Ironically, some segments of the fashion world were resistant to change, because change had not yet become the sine qua non of fashion. In the fall of 1992, Marc Jacobs famously created an uproar with his "grunge collection" for Perry Ellis. Although it provoked a tsunami of publicity (and inspired a cover article in the Styles section called "Grunge: A Success Story"), the collection did not appeal to department store buyers, and Mr. Jacobs was fired a few weeks later. He would, of course, rebound, creating his own label, getting hired by Louis Vuitton, becoming one of the most influential and famous designers on the planet.

The fashion landscape is not entirely changed from twenty years ago. Bergdorf's, Bloomingdale's and Saks Fifth Avenue remain cornerstones of city chic.

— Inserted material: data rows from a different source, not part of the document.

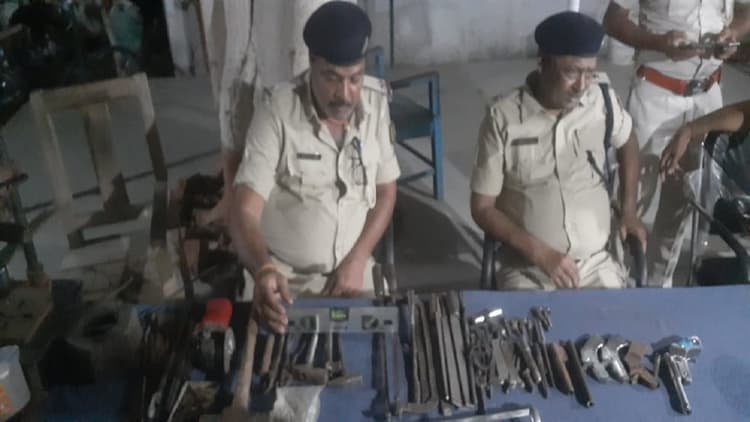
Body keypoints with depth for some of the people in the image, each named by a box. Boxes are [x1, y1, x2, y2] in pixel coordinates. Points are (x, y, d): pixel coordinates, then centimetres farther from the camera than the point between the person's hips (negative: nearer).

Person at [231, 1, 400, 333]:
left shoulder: (376, 104, -9)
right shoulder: (277, 112, -20)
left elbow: (386, 191, 2)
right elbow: (246, 212, -22)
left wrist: (357, 261, -8)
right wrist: (263, 272, -41)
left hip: (352, 271, 3)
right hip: (284, 278, -3)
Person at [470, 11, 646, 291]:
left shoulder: (601, 99, -3)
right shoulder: (503, 118, -11)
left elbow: (627, 143, 21)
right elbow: (483, 208, -7)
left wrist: (629, 211, 13)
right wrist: (540, 253, -16)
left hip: (597, 264, 3)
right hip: (527, 270, -2)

The Seventh Avenue royals from 1992 are still easily identified by their first names - -Calvin, Donna, Oscar, Ralph -- and so are Anna and Bill, the reigning magazine editor and street photographer.

Bill Cunningham's first "On the Street" column for the Styles section was titled "Hemlines of the Oracles," and there were photographs of Ms. Wintour and other editors (Martha Baker of New York magazine, Jane Tsiang of Elle and Ms. Tilberis of Harper's Bazaar), but Ms. Wintour was the star of the page. Back then, the big news was always about skirt length. However, Ms. Wintour was not playing along, signaling that she was upending orthodoxy. And so was Mr. Cunningham who followed her around with his camera and a tape measure.

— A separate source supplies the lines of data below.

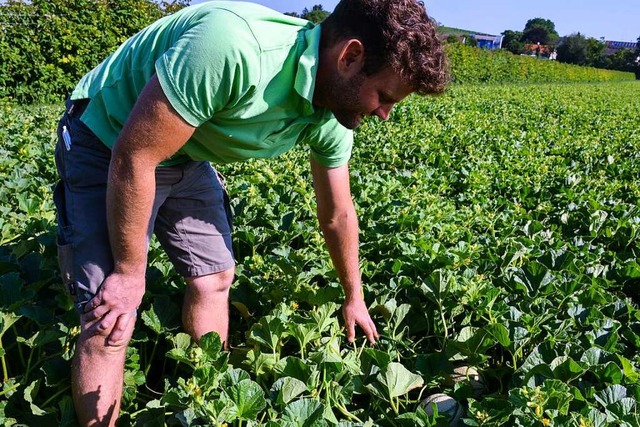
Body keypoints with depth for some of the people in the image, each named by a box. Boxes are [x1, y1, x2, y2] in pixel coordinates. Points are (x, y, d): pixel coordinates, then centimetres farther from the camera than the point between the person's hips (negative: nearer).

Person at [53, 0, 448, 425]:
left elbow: (338, 215, 4)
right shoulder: (233, 46, -39)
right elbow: (133, 156, -30)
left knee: (215, 279, 10)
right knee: (110, 324, -11)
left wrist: (354, 298, 15)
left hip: (186, 157, 7)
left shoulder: (332, 117, -12)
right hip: (108, 146, -6)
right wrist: (129, 272, -18)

In his first report for Styles, he wrote:

Vogue's editor-in-chief, Anna Wintour, wore her spring suit skirts on both sides of the knee -- though always with high heels. Monday's hem was 26 inches from the ground; Tuesday's hem dropped to 19 inches above the ground; Wednesday's hem moved back up to 21 inches, while Thursday's and Friday's hems were at Monday's length -- 26 inches from the street.

Mr. Cunningham concluded that the variation "speaks clearly for freedom and multiple choice." His words were prescient. Twenty years later, fashion is not only more egalitarian and unpredictable, but also inescapable and unrelenting. Now, Ms. Wintour is co-opting the red carpet and Vogue will live stream (on Vogue.com, Amazon.com/Fashion, and metmuseum.org/metgala) a celebrity-studded two-hour program as the guests arrive at the Metropolitan on May 7 for the annual Costume Institute gala. Her coup d'etat is complete, and the memories of a cozy and personally-connected fashion community seem rather quaint.